Musiales cos pochrzanic z konfiguracja bo u mnie wszystko chodzilo doskonale. Nawet linuxowy port gry enemy territory chodzil troszke szybciej niz pod linuxem  :Smile: .

----------

## JarekG

 *(l)user wrote:*   

> Musiales cos pochrzanic z konfiguracja bo u mnie wszystko chodzilo doskonale. Nawet linuxowy port gry enemy territory chodzil troszke szybciej niz pod linuxem .

 

Nie wiem. Przyznaje sie ze moglem cos spieprzyc. Z BSD nigdy wczesniej nie mialem do czynienia, a korcilo mnie od zawsze. Tak wiec z racji tego iz moglem cos spieprzyc i moj komputer jest dziwny, uznajmy ze u mnie byla to padaczka  :Smile: .

----------

## mdk

 *Quote:*   

> 
> 
> Nie wiem co jest ale jak zainstalowałem wczoraj Suse 9.2 to chociaż się dłużej uruchamiał działał szybciej niż gentoo ... :/
> 
> 

 

Również zaobserwowałem. Wkurzony tym problemem zainstalowałem ArchLinux, w założeniu tylko na chwilę. Ogólnie bardzo się zdziwiłem, gdy okazało się, że praktycznie identycznie skonfigurowany system w ArchLinux uruchamia się paręnaście sekund szybciej niż w Gentoo. Nie przywiązuje _aż tak_ dużej wagi do prędkości, ale różnice są widoczne gołym okiem... 
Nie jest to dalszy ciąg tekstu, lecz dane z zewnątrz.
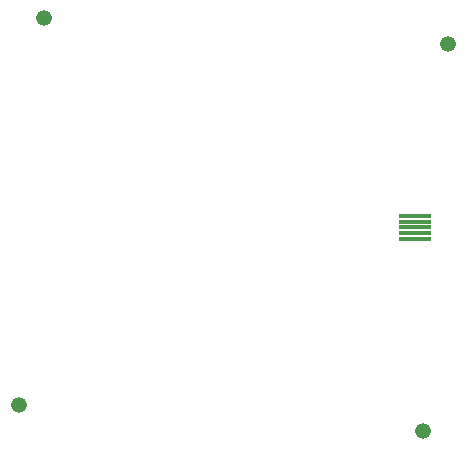
<source format=gbs>
G04 Layer_Color=16711935*
%FSTAX42Y42*%
%MOMM*%
G71*
G01*
G75*
%ADD99R,2.70X0.40*%
%ADD132C,1.34*%
D99*
X021777Y018463D02*
D03*
Y018513D02*
D03*
Y018613D02*
D03*
Y018563D02*
D03*
Y018413D02*
D03*
D132*
X018427Y017011D02*
D03*
X022058Y020065D02*
D03*
X01864Y020285D02*
D03*
X021847Y016787D02*
D03*
M02*

</source>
GNOME w Archu działa szybko jak burza w porównaniu mojego skompilowanego* w Gentoo. Ponad to, są jakieś kosmiczne różnice w zużyciu pamięci...

W Archu, zaraz po zalogowaniu się do GNOME'a mam zajęte 90MB pamięci. W Gentoo - 130MB. Chodzi o dość rozbudowaną konfigurację desktopową, tzn w pamięci są: dwie karty dźwiękowe, sterowniki + demon/aplet dla palma, sterowniki framegrabbera, sterowniki tabletu, skaner, dbus, hal, cups, exim, wirtualna maszyna mono (sama ~ 10MB), parę standardowych apletów. Jedyna większa różnica między systemami polega na jądrze - gentoo-dev-sources vs. vanilla-sources w Archu (.config ten sam, 2.6, oba systemy na udev)

* Cały system skompilowany z "bezpiecznymi" flagami (-o2 -fommit-framepointer)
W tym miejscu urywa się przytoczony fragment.